◆ **AUFGABE**
Stelle den Abschnitt von der Zeile mit "What is the total" bis einschließlich der Zeile mit "What is the ratio" als Markdown-Tabelle mit den Spalten „Nr.“ und „Zeile“ dar. Leerzeilen und Bilder werden dabei weggelassen.

◆ **ZU VERWENDENDE DATEN**
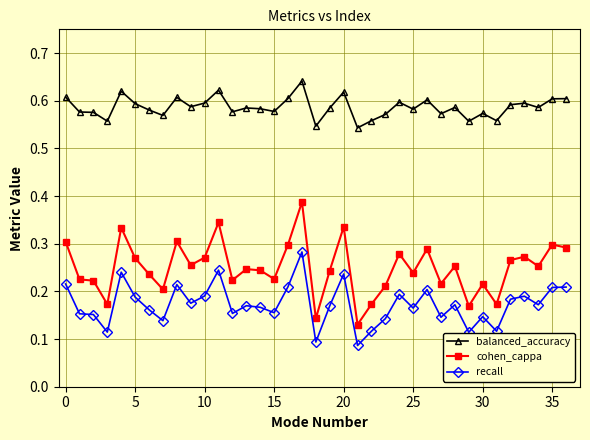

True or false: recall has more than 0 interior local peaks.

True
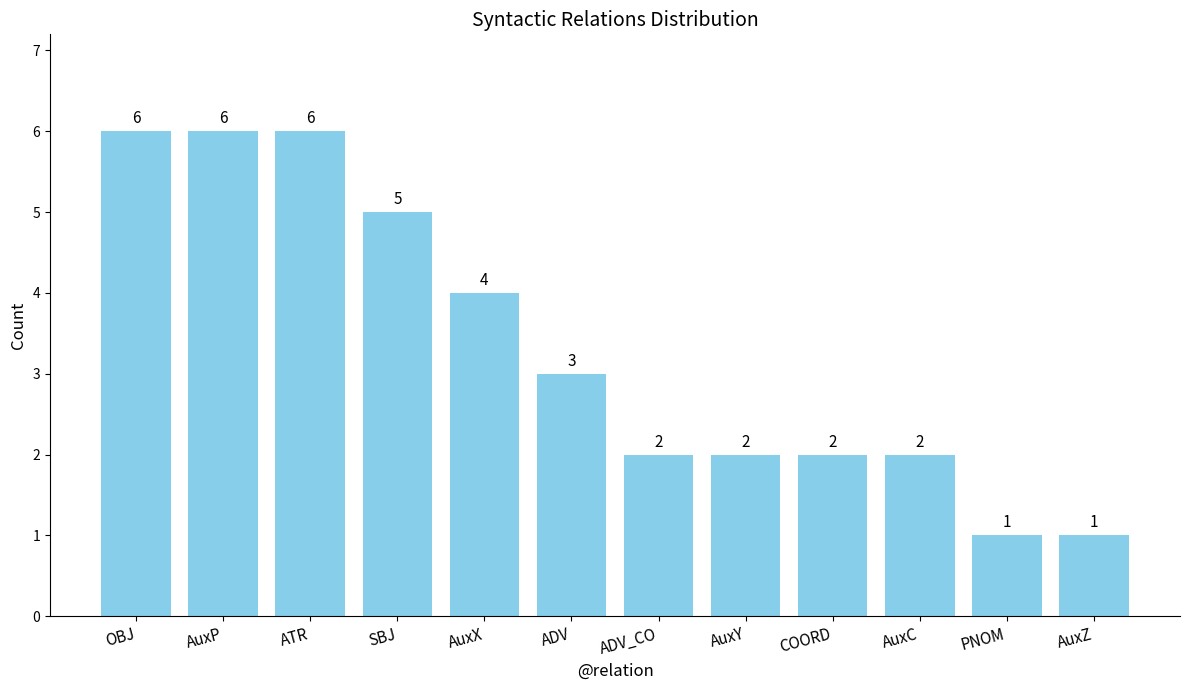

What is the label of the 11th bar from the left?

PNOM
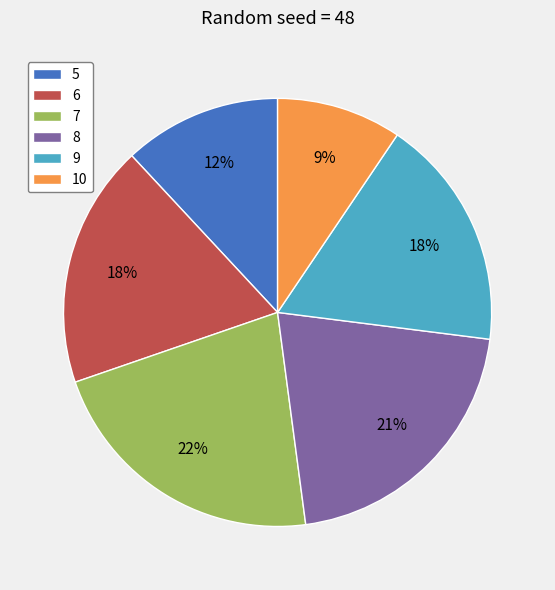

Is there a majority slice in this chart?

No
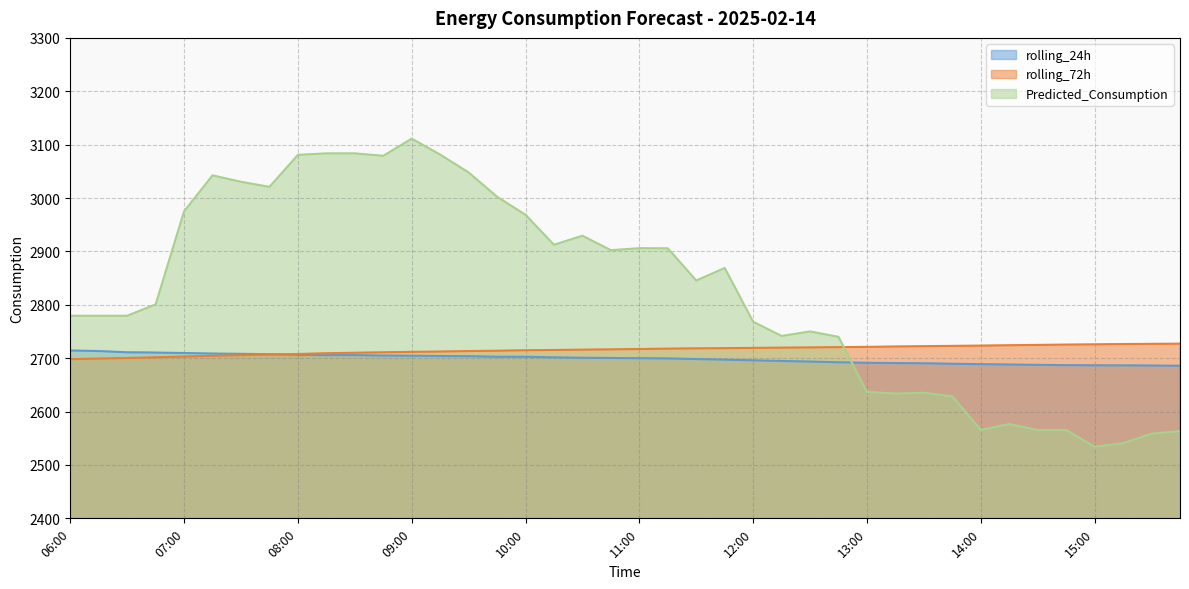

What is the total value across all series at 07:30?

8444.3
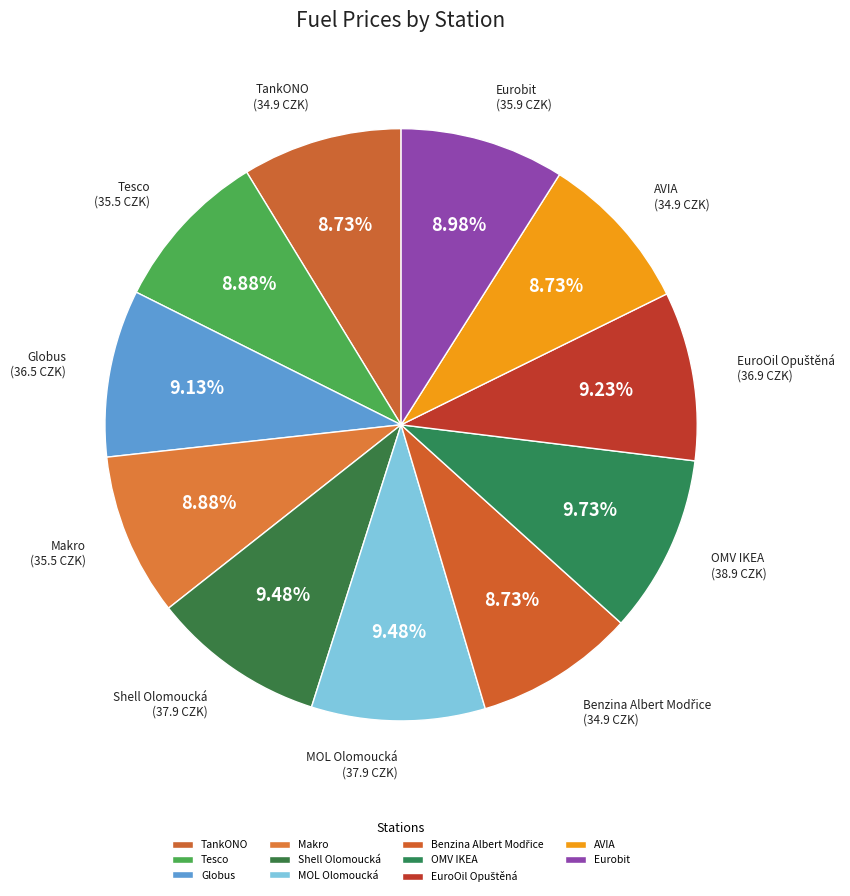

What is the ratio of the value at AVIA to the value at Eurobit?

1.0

...

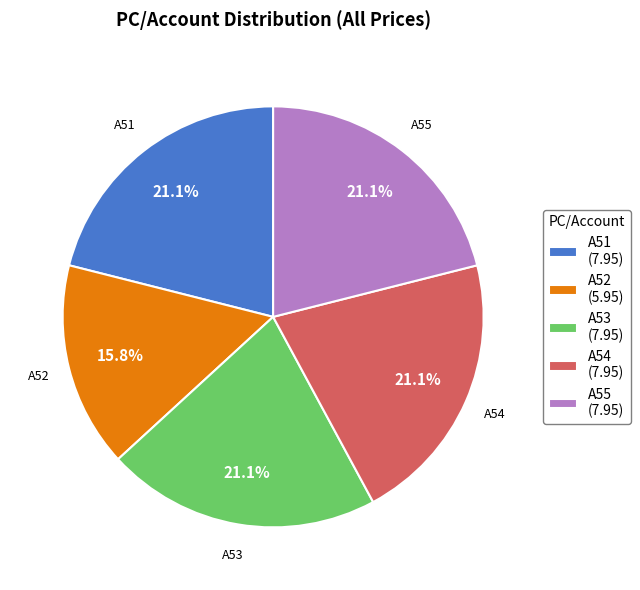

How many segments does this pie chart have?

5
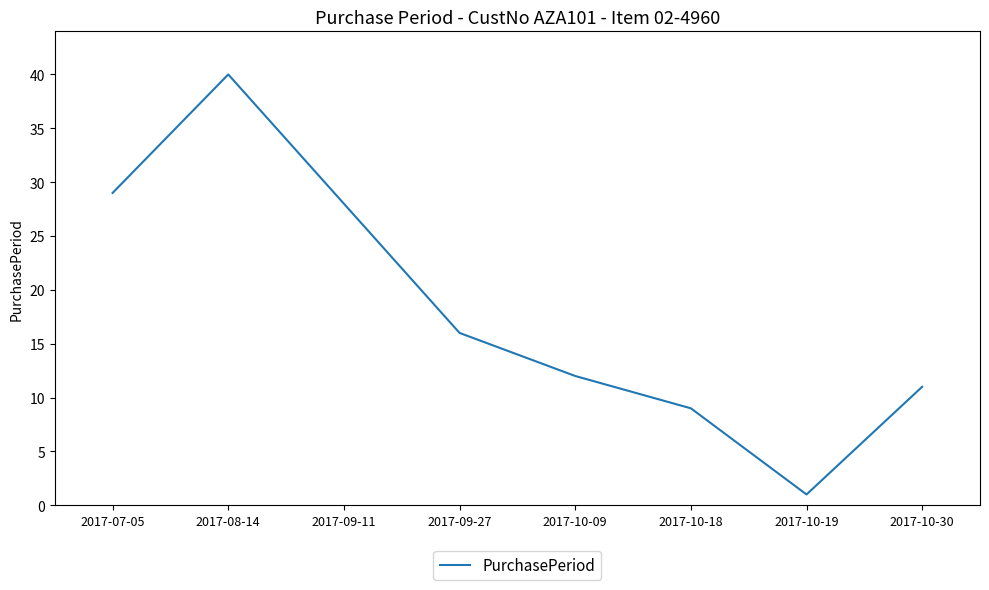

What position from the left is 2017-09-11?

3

◆ **ERGEBNIS**
| Nr. | Zeile |
|---|---|
| 1 | What is the total value across all series at 07:30? |
| 2 | 8444.3 |
| 3 | What is the ratio of the value at AVIA to the value at Eurobit? |